Redemptions from major clients have caused the assets of the world’s 500 largest fund managers to slip for the first time in five years, according to a Financial Times
Total assets dipped by US$1.4 trillion to US$76.7 trillion – the first time funds under management have sunk since 2011, with the biggest drops experienced by European investment houses.
The dip comes after a US$46.5-billion pullout from investment managers in 2015 by sovereign wealth funds, a move they did to support their oil-dependent economies.
“The decline in global assets demonstrates the impact of the challenging investment landscape and currency fluctuations on asset managers across the globe,” said Luba Nikulina, global head of manager research at Willis Towers Watson, which collaborated with publication Pension & Investments
to put together the research. “The economic slowdown has impacted investment performance. At the same time, asset owners [pension funds and sovereign wealth funds] are rethinking their business models by internalizing asset management capabilities.”

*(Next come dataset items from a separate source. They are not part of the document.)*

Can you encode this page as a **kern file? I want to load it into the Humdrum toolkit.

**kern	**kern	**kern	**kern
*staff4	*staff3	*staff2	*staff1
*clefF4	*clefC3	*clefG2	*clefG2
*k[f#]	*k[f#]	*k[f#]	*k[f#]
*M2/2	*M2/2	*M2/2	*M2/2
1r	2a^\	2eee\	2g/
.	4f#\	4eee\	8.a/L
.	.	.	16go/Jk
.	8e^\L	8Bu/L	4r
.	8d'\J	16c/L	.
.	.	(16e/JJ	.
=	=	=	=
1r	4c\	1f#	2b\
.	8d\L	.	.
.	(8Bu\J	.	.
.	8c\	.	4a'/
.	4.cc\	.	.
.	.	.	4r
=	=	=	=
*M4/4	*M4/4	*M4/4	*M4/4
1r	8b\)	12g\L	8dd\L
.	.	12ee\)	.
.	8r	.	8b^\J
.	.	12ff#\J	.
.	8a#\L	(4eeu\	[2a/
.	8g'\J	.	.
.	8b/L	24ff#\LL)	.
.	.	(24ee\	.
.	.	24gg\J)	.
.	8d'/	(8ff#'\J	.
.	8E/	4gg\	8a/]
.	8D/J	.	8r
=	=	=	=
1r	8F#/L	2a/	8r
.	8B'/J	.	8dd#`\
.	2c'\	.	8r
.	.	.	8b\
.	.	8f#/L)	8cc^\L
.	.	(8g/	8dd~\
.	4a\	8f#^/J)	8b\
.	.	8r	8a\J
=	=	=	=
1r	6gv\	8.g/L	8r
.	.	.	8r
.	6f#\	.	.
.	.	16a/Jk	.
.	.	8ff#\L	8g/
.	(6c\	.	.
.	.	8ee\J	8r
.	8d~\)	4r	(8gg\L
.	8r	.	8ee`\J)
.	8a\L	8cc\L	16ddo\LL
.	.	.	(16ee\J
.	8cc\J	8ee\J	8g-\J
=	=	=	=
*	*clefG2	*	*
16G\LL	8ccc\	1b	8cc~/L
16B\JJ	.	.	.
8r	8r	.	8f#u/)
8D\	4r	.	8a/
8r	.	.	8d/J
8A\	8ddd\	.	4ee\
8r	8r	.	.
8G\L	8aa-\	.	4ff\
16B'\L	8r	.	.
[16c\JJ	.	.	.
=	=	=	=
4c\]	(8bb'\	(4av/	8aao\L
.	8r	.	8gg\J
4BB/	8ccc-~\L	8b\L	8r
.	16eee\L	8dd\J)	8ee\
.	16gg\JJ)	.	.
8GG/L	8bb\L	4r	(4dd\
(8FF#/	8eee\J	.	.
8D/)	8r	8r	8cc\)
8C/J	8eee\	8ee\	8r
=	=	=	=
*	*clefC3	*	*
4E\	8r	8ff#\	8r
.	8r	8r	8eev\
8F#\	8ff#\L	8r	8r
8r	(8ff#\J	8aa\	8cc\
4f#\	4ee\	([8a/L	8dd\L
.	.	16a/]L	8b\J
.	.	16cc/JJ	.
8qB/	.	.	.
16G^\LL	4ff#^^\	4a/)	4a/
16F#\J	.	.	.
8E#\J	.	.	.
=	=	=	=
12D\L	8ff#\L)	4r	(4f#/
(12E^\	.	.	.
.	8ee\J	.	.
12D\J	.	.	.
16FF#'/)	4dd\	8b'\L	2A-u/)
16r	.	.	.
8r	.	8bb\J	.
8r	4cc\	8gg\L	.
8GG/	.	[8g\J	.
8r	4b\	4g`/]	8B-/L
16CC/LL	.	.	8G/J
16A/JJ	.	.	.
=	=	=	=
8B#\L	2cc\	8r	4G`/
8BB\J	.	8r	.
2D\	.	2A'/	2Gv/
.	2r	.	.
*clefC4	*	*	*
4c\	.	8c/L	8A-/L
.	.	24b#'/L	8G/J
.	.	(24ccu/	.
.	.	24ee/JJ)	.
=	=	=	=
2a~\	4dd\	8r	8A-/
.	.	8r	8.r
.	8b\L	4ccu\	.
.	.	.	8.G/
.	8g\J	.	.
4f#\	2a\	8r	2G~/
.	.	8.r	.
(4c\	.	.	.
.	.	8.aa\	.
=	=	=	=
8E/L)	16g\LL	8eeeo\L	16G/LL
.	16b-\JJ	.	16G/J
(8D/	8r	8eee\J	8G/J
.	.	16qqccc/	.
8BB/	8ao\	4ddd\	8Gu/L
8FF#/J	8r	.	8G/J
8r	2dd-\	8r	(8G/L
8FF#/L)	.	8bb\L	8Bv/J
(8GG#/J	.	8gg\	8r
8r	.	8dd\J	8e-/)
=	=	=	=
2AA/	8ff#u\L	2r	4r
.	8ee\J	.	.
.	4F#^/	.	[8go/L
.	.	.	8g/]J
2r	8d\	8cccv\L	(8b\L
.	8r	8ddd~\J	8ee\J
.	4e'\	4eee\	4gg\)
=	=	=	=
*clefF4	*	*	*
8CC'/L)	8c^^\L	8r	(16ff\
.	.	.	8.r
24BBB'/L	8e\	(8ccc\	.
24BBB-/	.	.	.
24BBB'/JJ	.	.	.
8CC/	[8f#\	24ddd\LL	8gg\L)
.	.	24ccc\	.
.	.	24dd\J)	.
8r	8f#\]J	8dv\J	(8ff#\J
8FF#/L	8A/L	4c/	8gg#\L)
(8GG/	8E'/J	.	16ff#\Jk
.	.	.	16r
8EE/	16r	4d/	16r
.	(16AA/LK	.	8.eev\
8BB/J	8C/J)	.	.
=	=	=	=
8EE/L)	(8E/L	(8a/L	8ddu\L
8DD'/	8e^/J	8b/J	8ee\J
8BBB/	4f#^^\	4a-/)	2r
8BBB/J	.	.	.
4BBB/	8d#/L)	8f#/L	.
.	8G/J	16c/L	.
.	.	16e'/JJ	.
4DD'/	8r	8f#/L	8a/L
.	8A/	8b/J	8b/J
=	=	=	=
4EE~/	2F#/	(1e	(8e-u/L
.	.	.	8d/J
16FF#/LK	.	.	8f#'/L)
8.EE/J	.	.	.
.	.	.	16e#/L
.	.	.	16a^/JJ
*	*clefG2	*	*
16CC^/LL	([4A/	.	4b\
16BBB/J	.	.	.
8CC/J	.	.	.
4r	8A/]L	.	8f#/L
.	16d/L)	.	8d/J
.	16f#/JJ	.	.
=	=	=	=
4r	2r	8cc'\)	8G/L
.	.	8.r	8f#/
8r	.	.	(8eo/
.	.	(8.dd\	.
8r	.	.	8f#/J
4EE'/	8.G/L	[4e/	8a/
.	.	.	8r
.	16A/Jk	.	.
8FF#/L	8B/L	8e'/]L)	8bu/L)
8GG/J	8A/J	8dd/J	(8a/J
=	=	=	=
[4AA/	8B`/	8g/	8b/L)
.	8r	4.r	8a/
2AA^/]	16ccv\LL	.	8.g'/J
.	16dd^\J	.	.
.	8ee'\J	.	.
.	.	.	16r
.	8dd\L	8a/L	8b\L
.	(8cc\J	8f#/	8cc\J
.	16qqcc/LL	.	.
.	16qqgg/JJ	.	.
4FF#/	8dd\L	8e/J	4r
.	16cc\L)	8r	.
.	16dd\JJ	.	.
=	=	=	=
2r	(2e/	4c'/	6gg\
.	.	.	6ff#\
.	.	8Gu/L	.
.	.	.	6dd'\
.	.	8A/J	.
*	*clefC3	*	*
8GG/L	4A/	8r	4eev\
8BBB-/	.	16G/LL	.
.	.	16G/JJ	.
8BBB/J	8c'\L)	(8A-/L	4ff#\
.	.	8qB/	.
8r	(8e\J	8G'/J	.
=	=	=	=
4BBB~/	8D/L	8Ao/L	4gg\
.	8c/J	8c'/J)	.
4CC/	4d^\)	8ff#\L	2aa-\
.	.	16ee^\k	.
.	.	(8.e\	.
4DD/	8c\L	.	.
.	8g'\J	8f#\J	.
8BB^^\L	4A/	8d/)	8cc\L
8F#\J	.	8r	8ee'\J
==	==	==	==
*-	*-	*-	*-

A case in point is Calstrs, the third-largest US pension scheme, which last week announced its intention to redeem approximately US$20 billion from its external fund managers. “For every US$10 we pay an outside manager [to run our assets], we would pay US$1 inside,” said Calstrs CEO Jack Ehnes. “That is a pretty daunting ratio.”
According to the research, US fund managers’ AUM dropped to US$44 trillion in the year to the end of 2015, while European managers took a more significant 3.3% blow that has taken them down to US$25.1 trillion.
The top 20 managers’ assets saw a 1% decrease from US$32.5 trillion to $US32.1 trillion, their share of total assets rose from 41.6% to 41.9%.
“It has been a tough last few years [for asset managers] and unfortunately this is set to continue,” said Numis analyst David McCann, who went on to predict more industry consolidation as pressure from decreasing profit margins mounts.